Ella who broke a window in a moment of hysteria, in the factory where she worked long hours under appalling conditions meets John, depressed following a bereavement and both begin to look forward to their weekly dance sessions. Outside, an unprecedented heatwave rages helping emotions simmer unguarded.
Doctor Charles Fuller, about whom my feelings completely did an about turn part way through the book, battles his own demons and struggles to maintain a grip on his sanity and as the heat builds and passions left buried threaten to rise to the surface, events are about to take a life changing turn.

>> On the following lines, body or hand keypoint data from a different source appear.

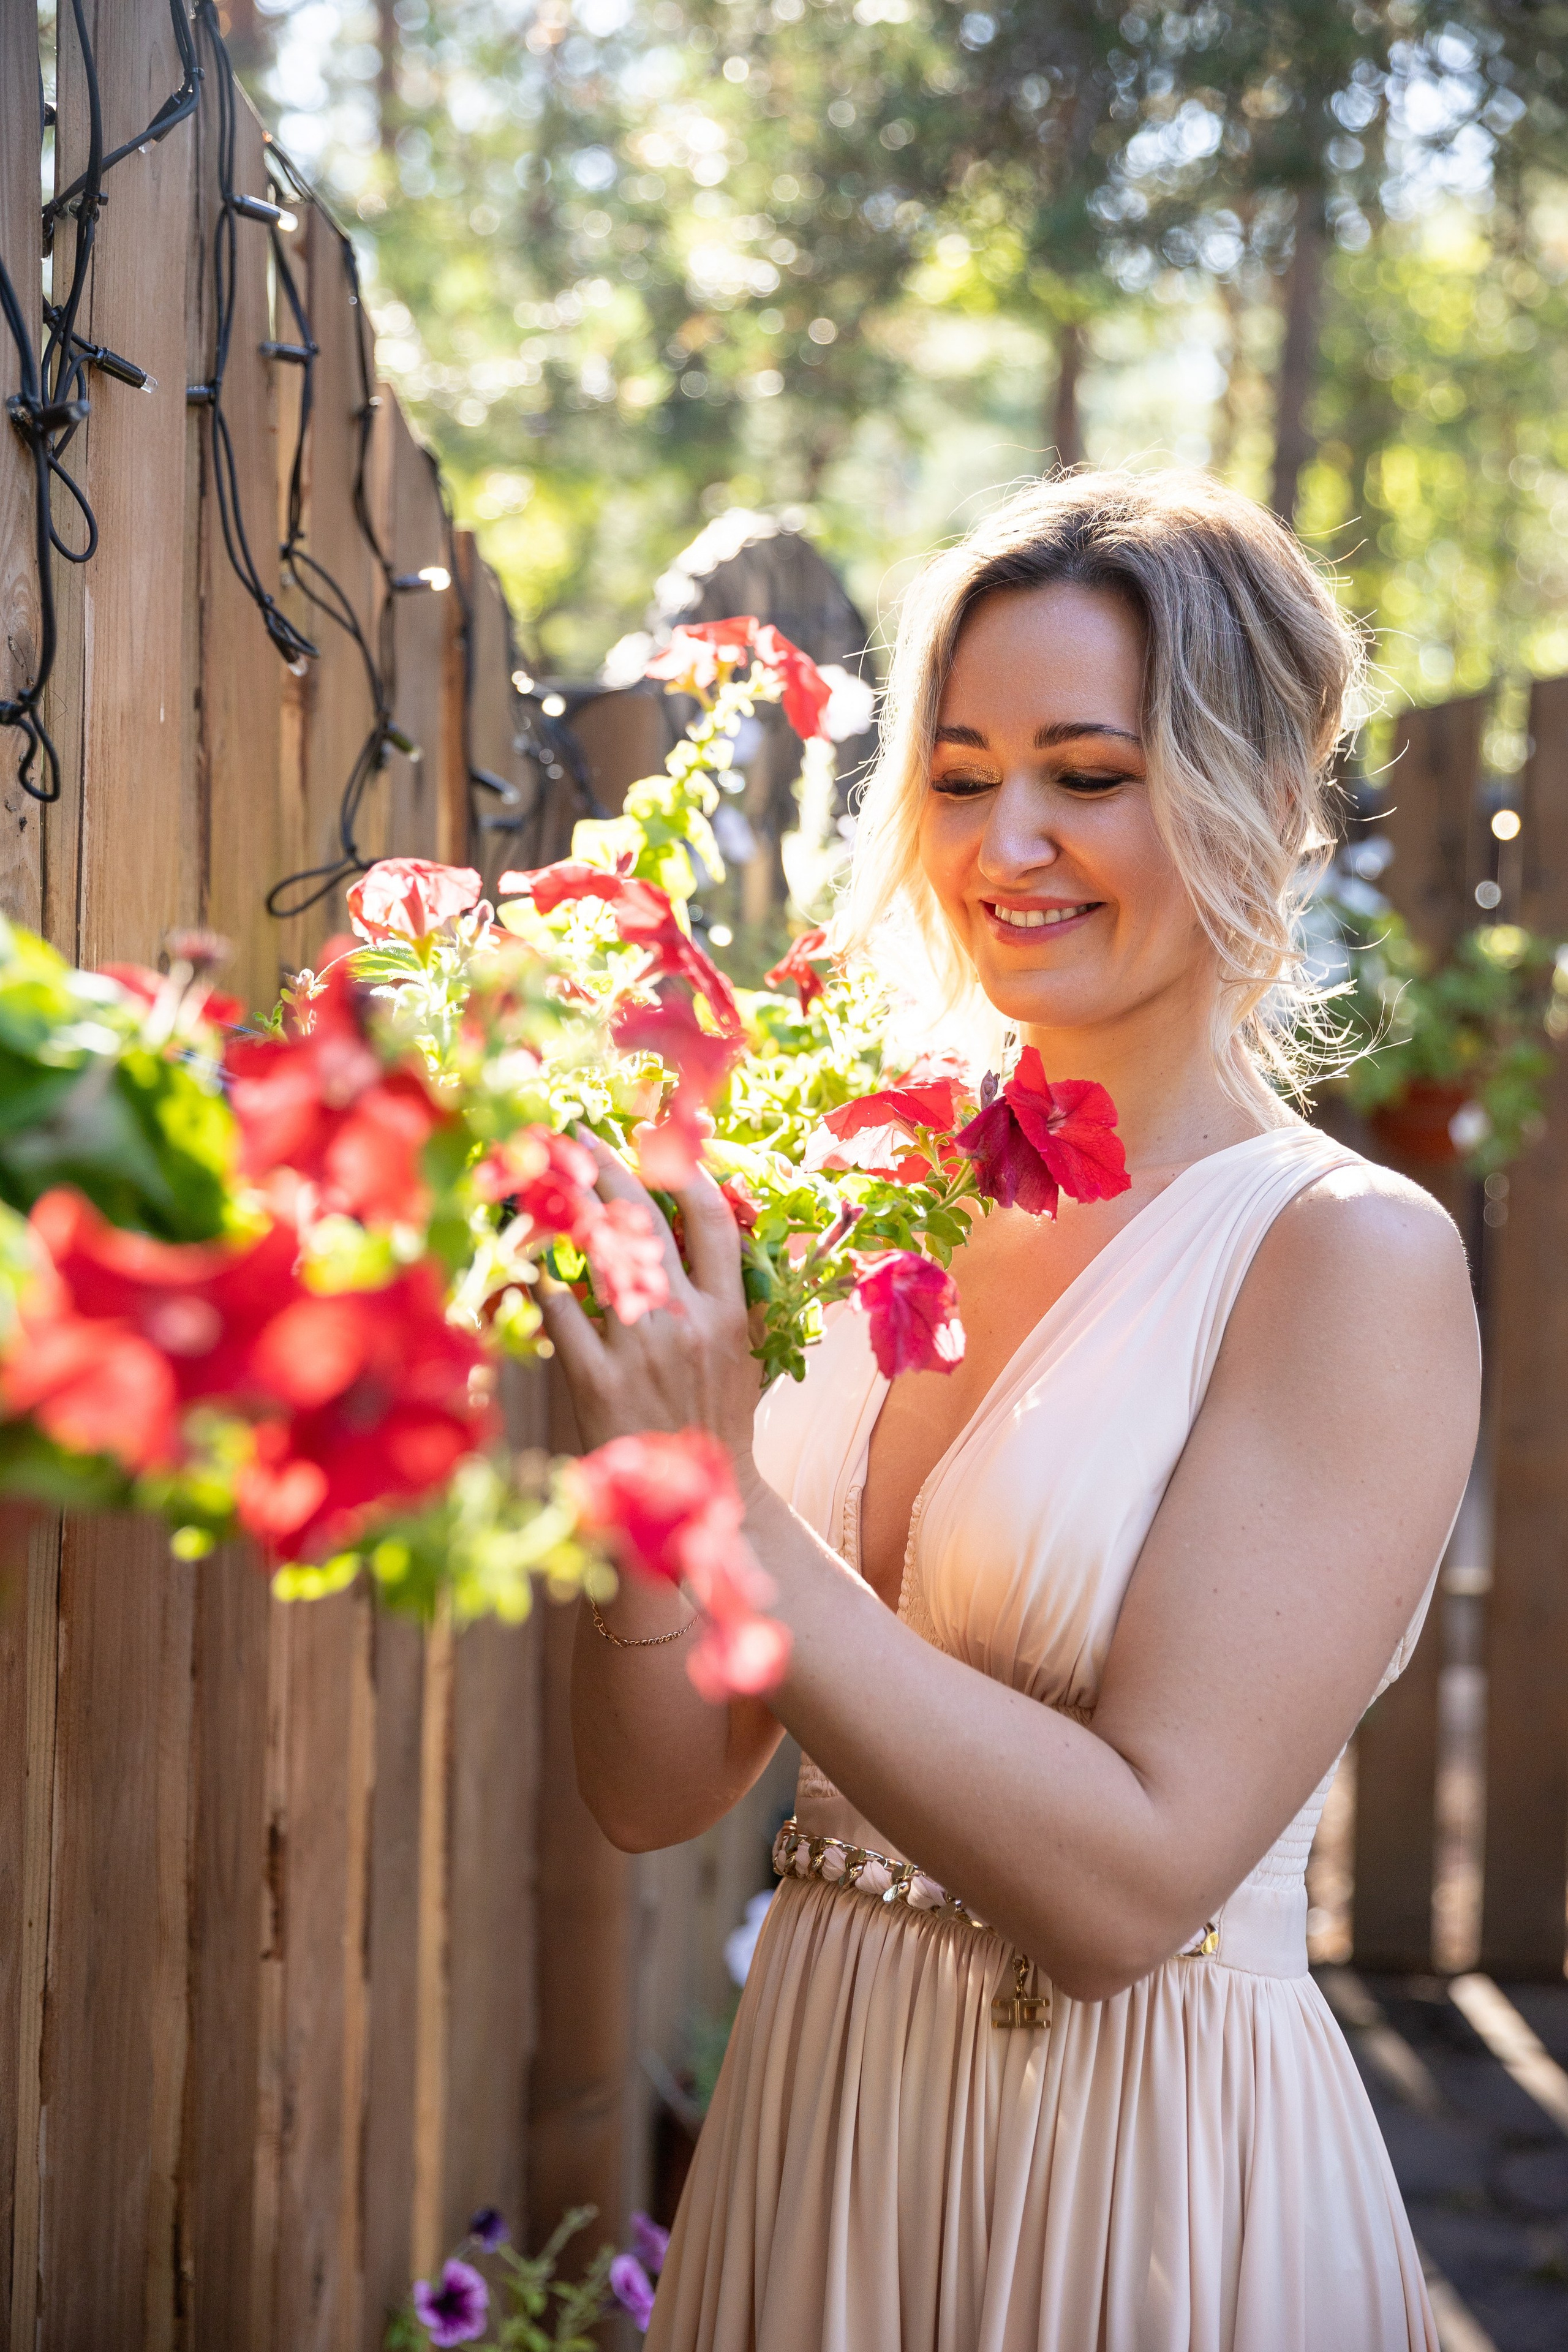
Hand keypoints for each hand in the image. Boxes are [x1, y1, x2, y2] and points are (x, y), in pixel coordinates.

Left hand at [539, 1133, 762, 1463]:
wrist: (704, 1499)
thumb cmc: (714, 1419)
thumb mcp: (738, 1353)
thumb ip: (724, 1295)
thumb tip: (705, 1229)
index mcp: (729, 1312)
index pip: (711, 1220)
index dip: (683, 1171)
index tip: (657, 1140)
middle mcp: (689, 1322)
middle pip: (646, 1220)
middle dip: (609, 1166)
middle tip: (579, 1135)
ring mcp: (643, 1351)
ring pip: (597, 1257)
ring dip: (566, 1210)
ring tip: (543, 1179)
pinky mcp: (599, 1381)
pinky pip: (560, 1314)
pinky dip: (542, 1282)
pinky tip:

I became instantly and deeply involved with the superb characters and the storyline is emotional and poignant. I raged and gasped and squirmed in turn as the lives of these characters played out with me as an observer and above all I FELT every emotion with them and was completely wrung out by the end.
Although the scope is perhaps not quite as epic as “A Place called Winter” by Patrick Gale which was one of my favourite reads of last year, the style of storytelling and the feel of the book remind me very much of this superb and very classy historical novel and I loved reading this equally.
My thanks go to Netgalley and the publisher Random House uk for my advance copy to review.
The Blurb (taken from Netgalley)
Where love is your only escape ....
1911: Inside an asylum at the edge of the Yorkshire moors, where men and women are kept apart by high walls and barred windows, there is a ballroom vast and beautiful.
For one bright evening every week they come together and dance.
When John and Ella meet
It is a dance that will change two lives forever.
Set over the heatwave summer of 1911, the end of the Edwardian era, THE BALLROOM is a tale of unlikely love and dangerous obsession, of madness and sanity, and of who gets to decide which is which.